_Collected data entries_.
------------
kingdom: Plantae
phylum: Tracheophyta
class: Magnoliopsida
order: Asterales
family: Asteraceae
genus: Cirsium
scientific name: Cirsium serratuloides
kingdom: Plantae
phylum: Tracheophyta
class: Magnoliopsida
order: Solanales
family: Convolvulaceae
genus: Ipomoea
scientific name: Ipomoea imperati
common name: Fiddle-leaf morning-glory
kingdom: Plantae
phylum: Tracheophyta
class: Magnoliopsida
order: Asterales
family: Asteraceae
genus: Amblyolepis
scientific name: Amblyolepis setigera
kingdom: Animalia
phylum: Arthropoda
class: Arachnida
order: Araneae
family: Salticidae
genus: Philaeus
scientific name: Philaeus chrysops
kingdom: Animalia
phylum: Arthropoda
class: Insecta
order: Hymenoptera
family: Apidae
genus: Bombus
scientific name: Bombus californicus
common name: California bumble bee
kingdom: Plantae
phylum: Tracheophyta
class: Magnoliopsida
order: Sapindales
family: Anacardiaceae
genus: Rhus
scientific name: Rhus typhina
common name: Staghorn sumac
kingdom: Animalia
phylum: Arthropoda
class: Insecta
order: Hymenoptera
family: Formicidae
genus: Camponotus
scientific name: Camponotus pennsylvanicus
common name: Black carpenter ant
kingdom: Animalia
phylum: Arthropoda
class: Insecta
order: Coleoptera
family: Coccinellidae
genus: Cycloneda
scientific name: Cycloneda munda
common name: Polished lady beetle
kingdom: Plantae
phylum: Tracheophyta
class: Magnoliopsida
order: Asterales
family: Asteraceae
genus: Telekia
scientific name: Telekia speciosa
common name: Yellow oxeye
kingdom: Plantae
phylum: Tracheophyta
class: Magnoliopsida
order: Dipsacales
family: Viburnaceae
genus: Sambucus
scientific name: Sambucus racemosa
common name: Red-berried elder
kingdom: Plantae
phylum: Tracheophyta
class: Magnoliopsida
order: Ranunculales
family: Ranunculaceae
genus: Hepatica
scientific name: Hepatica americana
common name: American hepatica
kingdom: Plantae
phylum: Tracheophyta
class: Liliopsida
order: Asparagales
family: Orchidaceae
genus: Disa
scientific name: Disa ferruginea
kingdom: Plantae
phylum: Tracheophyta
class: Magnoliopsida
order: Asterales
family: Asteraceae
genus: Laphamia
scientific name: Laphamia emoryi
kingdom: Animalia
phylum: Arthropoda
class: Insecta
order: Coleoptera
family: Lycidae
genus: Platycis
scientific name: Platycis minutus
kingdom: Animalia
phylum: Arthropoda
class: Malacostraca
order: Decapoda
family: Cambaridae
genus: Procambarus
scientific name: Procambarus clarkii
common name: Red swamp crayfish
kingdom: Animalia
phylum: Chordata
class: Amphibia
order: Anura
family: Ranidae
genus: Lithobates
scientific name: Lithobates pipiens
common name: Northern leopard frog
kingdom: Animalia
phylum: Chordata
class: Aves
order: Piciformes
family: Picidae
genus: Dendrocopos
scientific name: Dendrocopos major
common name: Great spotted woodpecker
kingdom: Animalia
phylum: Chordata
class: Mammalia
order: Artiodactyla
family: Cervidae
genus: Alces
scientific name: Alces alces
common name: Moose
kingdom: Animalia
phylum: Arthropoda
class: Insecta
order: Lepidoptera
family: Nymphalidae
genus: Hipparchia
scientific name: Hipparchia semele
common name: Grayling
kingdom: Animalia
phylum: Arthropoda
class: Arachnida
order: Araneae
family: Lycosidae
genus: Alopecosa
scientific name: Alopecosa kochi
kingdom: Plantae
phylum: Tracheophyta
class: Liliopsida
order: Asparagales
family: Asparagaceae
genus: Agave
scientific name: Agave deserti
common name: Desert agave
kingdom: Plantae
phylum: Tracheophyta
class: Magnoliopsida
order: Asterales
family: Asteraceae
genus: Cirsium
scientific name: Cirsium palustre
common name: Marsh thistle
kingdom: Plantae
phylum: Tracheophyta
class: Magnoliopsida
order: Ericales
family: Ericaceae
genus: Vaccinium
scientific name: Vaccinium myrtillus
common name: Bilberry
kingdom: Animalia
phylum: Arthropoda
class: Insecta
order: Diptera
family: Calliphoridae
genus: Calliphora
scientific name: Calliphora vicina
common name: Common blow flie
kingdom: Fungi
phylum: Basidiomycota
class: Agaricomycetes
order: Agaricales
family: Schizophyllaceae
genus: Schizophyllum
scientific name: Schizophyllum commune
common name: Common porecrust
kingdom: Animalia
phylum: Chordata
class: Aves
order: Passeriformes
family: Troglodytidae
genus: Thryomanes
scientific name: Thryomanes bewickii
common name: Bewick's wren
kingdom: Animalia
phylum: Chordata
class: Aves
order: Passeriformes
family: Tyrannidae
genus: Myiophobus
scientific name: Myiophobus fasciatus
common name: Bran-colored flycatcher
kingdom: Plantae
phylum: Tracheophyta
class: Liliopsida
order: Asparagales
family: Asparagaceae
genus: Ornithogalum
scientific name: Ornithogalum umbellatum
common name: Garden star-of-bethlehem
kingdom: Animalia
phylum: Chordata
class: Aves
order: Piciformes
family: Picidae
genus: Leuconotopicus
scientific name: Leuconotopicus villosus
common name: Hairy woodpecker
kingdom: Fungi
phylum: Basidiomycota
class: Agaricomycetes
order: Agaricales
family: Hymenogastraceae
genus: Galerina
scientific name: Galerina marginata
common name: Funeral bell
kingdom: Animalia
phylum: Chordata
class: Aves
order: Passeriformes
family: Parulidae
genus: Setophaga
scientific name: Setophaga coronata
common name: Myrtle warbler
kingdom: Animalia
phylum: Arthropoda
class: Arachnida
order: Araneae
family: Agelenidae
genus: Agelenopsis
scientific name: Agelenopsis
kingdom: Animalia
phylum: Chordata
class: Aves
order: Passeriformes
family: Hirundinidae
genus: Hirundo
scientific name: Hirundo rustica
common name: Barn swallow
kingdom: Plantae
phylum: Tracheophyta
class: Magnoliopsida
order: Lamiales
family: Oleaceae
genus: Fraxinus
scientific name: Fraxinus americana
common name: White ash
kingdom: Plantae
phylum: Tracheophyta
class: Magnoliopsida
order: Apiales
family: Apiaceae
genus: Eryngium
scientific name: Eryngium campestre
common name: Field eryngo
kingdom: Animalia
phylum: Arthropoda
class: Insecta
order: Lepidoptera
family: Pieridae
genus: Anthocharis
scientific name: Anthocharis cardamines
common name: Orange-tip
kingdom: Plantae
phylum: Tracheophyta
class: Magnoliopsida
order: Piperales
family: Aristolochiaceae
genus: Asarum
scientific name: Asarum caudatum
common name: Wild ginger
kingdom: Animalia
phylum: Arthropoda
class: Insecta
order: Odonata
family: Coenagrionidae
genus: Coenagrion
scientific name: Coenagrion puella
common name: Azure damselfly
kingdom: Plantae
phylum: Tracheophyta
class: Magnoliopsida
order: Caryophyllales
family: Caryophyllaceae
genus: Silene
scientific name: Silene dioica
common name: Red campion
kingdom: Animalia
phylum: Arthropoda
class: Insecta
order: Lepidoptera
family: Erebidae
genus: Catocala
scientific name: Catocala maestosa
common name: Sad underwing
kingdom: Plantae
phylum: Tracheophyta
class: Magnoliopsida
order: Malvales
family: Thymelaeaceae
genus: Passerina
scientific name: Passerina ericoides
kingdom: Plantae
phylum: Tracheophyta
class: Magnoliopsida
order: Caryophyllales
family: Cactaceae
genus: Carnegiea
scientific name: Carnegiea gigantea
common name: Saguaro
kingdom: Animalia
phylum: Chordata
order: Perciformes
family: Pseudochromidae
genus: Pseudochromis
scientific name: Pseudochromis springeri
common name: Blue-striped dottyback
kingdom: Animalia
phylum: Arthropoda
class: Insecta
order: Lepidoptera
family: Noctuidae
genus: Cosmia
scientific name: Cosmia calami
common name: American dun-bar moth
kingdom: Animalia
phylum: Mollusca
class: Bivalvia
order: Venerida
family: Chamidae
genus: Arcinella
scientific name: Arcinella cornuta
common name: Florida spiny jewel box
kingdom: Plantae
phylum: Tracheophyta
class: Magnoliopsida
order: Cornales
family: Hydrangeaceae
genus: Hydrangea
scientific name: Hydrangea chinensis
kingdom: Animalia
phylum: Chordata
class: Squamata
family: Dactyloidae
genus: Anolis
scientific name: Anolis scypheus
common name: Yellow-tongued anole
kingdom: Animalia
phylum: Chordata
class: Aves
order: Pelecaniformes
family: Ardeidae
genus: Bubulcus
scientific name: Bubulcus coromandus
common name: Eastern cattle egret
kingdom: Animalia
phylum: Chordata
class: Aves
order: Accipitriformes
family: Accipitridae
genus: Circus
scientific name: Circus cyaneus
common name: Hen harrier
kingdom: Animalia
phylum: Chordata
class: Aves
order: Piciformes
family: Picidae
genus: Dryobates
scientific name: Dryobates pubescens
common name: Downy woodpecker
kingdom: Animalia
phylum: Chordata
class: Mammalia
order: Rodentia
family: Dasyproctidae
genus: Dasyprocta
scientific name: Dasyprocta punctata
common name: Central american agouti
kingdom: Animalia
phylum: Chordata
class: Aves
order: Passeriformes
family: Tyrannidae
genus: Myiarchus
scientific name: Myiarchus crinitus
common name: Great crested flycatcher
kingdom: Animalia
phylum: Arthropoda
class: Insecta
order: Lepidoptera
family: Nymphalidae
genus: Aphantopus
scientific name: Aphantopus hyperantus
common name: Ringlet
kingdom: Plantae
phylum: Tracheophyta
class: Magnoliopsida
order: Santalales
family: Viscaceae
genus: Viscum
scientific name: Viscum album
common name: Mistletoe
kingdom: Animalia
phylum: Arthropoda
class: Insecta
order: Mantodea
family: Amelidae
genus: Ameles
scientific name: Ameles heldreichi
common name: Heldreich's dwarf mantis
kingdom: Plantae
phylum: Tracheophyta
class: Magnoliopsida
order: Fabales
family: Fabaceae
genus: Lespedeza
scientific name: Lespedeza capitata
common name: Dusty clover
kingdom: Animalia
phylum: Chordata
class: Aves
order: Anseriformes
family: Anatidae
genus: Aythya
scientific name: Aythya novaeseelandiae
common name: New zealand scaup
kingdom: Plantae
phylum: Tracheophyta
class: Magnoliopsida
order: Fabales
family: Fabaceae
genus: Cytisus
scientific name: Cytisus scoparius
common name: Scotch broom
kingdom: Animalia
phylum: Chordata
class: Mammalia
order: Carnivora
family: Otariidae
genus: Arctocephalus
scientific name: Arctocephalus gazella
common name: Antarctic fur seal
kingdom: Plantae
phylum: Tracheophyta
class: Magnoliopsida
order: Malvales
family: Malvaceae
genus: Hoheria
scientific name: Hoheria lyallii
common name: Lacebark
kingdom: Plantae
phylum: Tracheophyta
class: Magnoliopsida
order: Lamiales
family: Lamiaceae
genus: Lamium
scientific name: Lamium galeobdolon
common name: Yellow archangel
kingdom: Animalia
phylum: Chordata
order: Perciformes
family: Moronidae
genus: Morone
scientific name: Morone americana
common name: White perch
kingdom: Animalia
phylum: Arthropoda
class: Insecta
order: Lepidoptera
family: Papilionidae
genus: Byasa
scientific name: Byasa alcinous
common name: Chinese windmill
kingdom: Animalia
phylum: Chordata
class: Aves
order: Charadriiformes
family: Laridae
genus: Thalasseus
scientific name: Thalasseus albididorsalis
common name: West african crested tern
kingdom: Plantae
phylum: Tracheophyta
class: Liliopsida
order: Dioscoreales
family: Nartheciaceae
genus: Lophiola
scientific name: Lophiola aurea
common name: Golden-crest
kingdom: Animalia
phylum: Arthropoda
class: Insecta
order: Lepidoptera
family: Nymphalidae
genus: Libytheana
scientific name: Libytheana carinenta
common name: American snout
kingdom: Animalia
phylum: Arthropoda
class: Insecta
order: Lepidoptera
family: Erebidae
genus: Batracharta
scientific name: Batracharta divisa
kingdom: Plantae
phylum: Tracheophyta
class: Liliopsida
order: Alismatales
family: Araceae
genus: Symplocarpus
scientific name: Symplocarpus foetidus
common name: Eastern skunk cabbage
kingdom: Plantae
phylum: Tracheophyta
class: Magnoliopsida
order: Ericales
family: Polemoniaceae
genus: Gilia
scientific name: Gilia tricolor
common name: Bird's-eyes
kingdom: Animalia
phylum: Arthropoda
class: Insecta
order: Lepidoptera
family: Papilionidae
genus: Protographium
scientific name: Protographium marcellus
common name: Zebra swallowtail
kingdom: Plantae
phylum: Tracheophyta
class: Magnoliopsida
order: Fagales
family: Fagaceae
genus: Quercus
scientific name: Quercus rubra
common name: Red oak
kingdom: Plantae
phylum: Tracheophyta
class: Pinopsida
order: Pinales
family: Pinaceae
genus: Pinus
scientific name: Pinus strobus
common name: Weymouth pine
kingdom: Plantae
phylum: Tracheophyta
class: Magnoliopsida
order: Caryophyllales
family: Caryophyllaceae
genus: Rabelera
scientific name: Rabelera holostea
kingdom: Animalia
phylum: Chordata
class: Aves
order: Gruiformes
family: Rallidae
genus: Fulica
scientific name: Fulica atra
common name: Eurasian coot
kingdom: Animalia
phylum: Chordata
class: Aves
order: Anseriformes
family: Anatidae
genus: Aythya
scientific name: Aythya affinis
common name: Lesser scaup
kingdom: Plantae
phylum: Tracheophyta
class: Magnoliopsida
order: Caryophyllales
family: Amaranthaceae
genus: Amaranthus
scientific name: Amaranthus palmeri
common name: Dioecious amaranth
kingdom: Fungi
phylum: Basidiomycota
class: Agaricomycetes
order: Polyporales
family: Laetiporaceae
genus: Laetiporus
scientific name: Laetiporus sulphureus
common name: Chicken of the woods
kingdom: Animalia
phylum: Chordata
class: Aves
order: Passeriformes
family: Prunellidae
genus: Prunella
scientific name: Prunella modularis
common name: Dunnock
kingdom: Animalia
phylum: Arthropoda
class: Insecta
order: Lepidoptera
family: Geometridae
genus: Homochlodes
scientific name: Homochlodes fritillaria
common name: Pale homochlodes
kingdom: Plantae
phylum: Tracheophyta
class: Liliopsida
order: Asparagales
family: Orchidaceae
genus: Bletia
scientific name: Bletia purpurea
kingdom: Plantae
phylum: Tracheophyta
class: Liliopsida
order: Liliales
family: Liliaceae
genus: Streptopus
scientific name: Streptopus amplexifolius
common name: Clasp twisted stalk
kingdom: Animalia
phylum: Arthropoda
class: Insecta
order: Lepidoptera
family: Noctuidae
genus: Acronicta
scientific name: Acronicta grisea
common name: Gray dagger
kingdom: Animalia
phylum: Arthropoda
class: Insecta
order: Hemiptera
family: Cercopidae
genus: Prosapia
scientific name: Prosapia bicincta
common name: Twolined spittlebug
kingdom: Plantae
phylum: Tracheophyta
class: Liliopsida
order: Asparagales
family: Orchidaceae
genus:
------------
Copy the lines from the one containing "genus: Bletia" through the one containing "scientific name: Prosapia bicincta", inclusive, and swap "scientific name" for "species" throughout them. Keep everything else unchanged.

_The reply_.
genus: Bletia
species: Bletia purpurea
kingdom: Plantae
phylum: Tracheophyta
class: Liliopsida
order: Liliales
family: Liliaceae
genus: Streptopus
species: Streptopus amplexifolius
common name: Clasp twisted stalk
kingdom: Animalia
phylum: Arthropoda
class: Insecta
order: Lepidoptera
family: Noctuidae
genus: Acronicta
species: Acronicta grisea
common name: Gray dagger
kingdom: Animalia
phylum: Arthropoda
class: Insecta
order: Hemiptera
family: Cercopidae
genus: Prosapia
species: Prosapia bicincta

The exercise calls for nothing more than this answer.